==== Records for this exercise

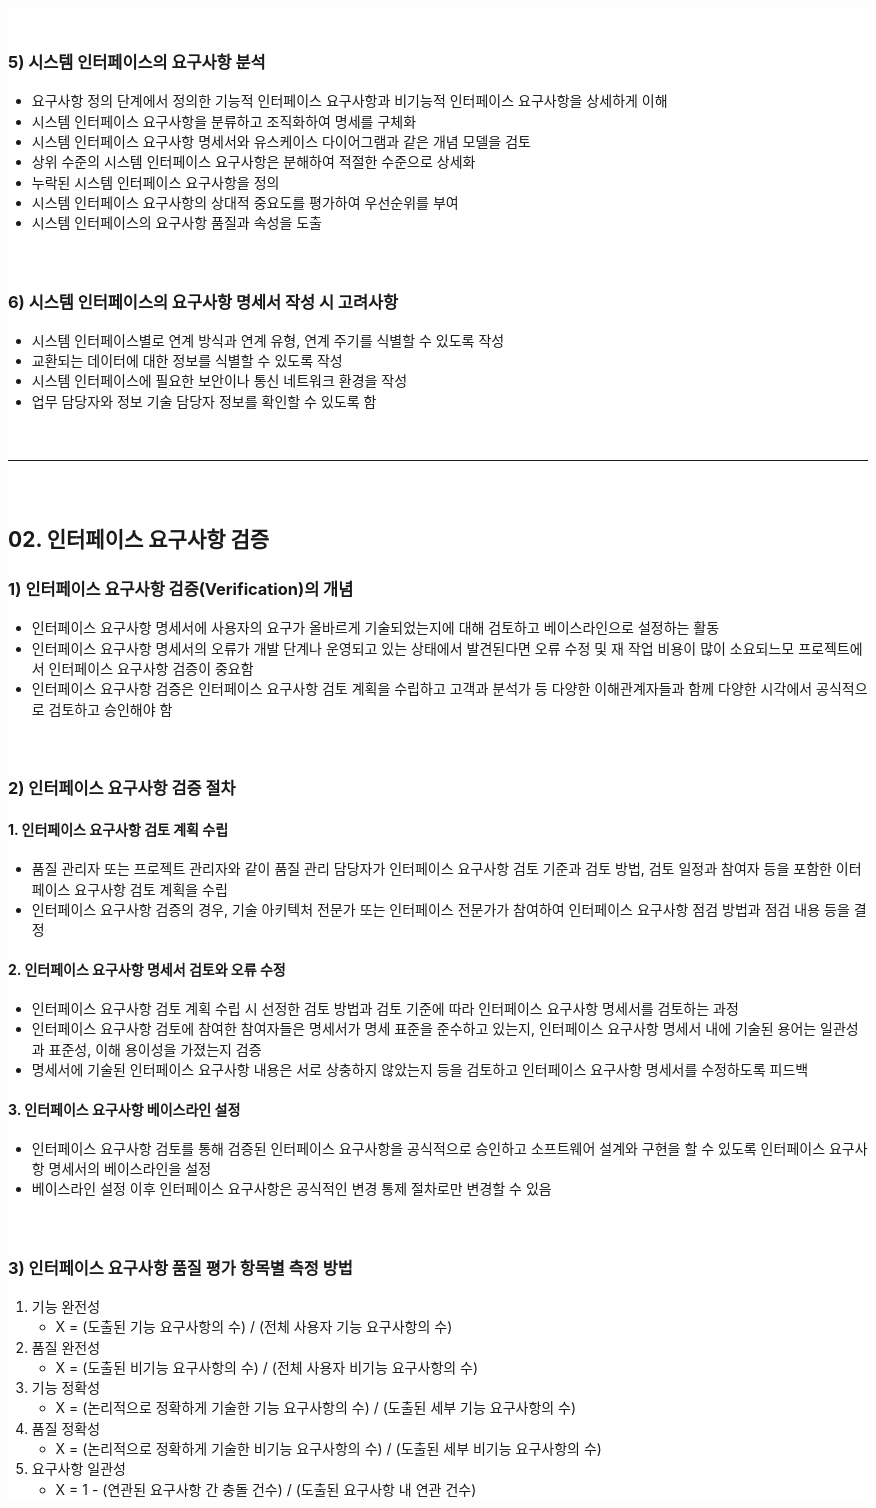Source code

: <br>

### 5) 시스템 인터페이스의 요구사항 분석
- 요구사항 정의 단계에서 정의한 기능적 인터페이스 요구사항과 비기능적 인터페이스 요구사항을 상세하게 이해
- 시스템 인터페이스 요구사항을 분류하고 조직화하여 명세를 구체화
- 시스템 인터페이스 요구사항 명세서와 유스케이스 다이어그램과 같은 개념 모델을 검토
- 상위 수준의 시스템 인터페이스 요구사항은 분해하여 적절한 수준으로 상세화
- 누락된 시스템 인터페이스 요구사항을 정의
- 시스템 인터페이스 요구사항의 상대적 중요도를 평가하여 우선순위를 부여
- 시스템 인터페이스의 요구사항 품질과 속성을 도출

<br>

### 6) 시스템 인터페이스의 요구사항 명세서 작성 시 고려사항
- 시스템 인터페이스별로 연계 방식과 연계 유형, 연계 주기를 식별할 수 있도록 작성
- 교환되는 데이터에 대한 정보를 식별할 수 있도록 작성
- 시스템 인터페이스에 필요한 보안이나 통신 네트워크 환경을 작성
- 업무 담당자와 정보 기술 담당자 정보를 확인할 수 있도록 함

<br>

---

<br>

## 02. 인터페이스 요구사항 검증
### 1) 인터페이스 요구사항 검증(Verification)의 개념
- 인터페이스 요구사항 명세서에 사용자의 요구가 올바르게 기술되었는지에 대해 검토하고 베이스라인으로 설정하는 활동
- 인터페이스 요구사항 명세서의 오류가 개발 단계나 운영되고 있는 상태에서 발견된다면 오류 수정 및 재 작업 비용이 많이 소요되느모 프로젝트에서 인터페이스 요구사항 검증이 중요함
- 인터페이스 요구사항 검증은 인터페이스 요구사항 검토 계획을 수립하고 고객과 분석가 등 다양한 이해관계자들과 함께 다양한 시각에서 공식적으로 검토하고 승인해야 함

<br>

### 2) 인터페이스 요구사항 검증 절차
#### 1. 인터페이스 요구사항 검토 계획 수립
- 품질 관리자 또는 프로젝트 관리자와 같이 품질 관리 담당자가 인터페이스 요구사항 검토 기준과 검토 방법, 검토 일정과 참여자 등을 포함한 이터페이스 요구사항 검토 계획을 수립
- 인터페이스 요구사항 검증의 경우, 기술 아키텍처 전문가 또는 인터페이스 전문가가 참여하여 인터페이스 요구사항 점검 방법과 점검 내용 등을 결정

#### 2. 인터페이스 요구사항 명세서 검토와 오류 수정
- 인터페이스 요구사항 검토 계획 수립 시 선정한 검토 방법과 검토 기준에 따라  인터페이스 요구사항 명세서를 검토하는 과정
- 인터페이스 요구사항 검토에 참여한 참여자들은 명세서가 명세 표준을 준수하고 있는지, 인터페이스 요구사항 명세서 내에 기술된 용어는 일관성과 표준성, 이해 용이성을 가졌는지 검증
- 명세서에 기술된 인터페이스 요구사항 내용은 서로 상충하지 않았는지 등을 검토하고 인터페이스 요구사항 명세서를 수정하도록 피드백

#### 3. 인터페이스 요구사항 베이스라인 설정
- 인터페이스 요구사항 검토를 통해 검증된 인터페이스 요구사항을 공식적으로 승인하고 소프트웨어 설계와 구현을 할 수 있도록 인터페이스 요구사항 명세서의 베이스라인을 설정
- 베이스라인 설정 이후 인터페이스 요구사항은 공식적인 변경 통제 절차로만 변경할 수 있음

<br>

### 3) 인터페이스 요구사항 품질 평가 항목별 측정 방법
1. 기능 완전성
    - X = (도출된 기능 요구사항의 수) / (전체 사용자 기능 요구사항의 수)
2. 품질 완전성
    - X = (도출된 비기능 요구사항의 수) / (전체 사용자 비기능 요구사항의 수)
3. 기능 정확성
    - X = (논리적으로 정확하게 기술한 기능 요구사항의 수) / (도출된 세부 기능 요구사항의 수)
4. 품질 정확성
    - X = (논리적으로 정확하게 기술한 비기능 요구사항의 수) / (도출된 세부 비기능 요구사항의 수)
5. 요구사항 일관성
    - X = 1 - (연관된 요구사항 간 충돌 건수) / (도출된 요구사항 내 연관 건수)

========

* Exercise requirements *
What you give back should be exactly the lines from the one with "### 2) 인터페이스 요구사항 검증 절차" through the final line of the listing, and no others.

* Response *
### 2) 인터페이스 요구사항 검증 절차
#### 1. 인터페이스 요구사항 검토 계획 수립
- 품질 관리자 또는 프로젝트 관리자와 같이 품질 관리 담당자가 인터페이스 요구사항 검토 기준과 검토 방법, 검토 일정과 참여자 등을 포함한 이터페이스 요구사항 검토 계획을 수립
- 인터페이스 요구사항 검증의 경우, 기술 아키텍처 전문가 또는 인터페이스 전문가가 참여하여 인터페이스 요구사항 점검 방법과 점검 내용 등을 결정

#### 2. 인터페이스 요구사항 명세서 검토와 오류 수정
- 인터페이스 요구사항 검토 계획 수립 시 선정한 검토 방법과 검토 기준에 따라  인터페이스 요구사항 명세서를 검토하는 과정
- 인터페이스 요구사항 검토에 참여한 참여자들은 명세서가 명세 표준을 준수하고 있는지, 인터페이스 요구사항 명세서 내에 기술된 용어는 일관성과 표준성, 이해 용이성을 가졌는지 검증
- 명세서에 기술된 인터페이스 요구사항 내용은 서로 상충하지 않았는지 등을 검토하고 인터페이스 요구사항 명세서를 수정하도록 피드백

#### 3. 인터페이스 요구사항 베이스라인 설정
- 인터페이스 요구사항 검토를 통해 검증된 인터페이스 요구사항을 공식적으로 승인하고 소프트웨어 설계와 구현을 할 수 있도록 인터페이스 요구사항 명세서의 베이스라인을 설정
- 베이스라인 설정 이후 인터페이스 요구사항은 공식적인 변경 통제 절차로만 변경할 수 있음

<br>

### 3) 인터페이스 요구사항 품질 평가 항목별 측정 방법
1. 기능 완전성
    - X = (도출된 기능 요구사항의 수) / (전체 사용자 기능 요구사항의 수)
2. 품질 완전성
    - X = (도출된 비기능 요구사항의 수) / (전체 사용자 비기능 요구사항의 수)
3. 기능 정확성
    - X = (논리적으로 정확하게 기술한 기능 요구사항의 수) / (도출된 세부 기능 요구사항의 수)
4. 품질 정확성
    - X = (논리적으로 정확하게 기술한 비기능 요구사항의 수) / (도출된 세부 비기능 요구사항의 수)
5. 요구사항 일관성
    - X = 1 - (연관된 요구사항 간 충돌 건수) / (도출된 요구사항 내 연관 건수)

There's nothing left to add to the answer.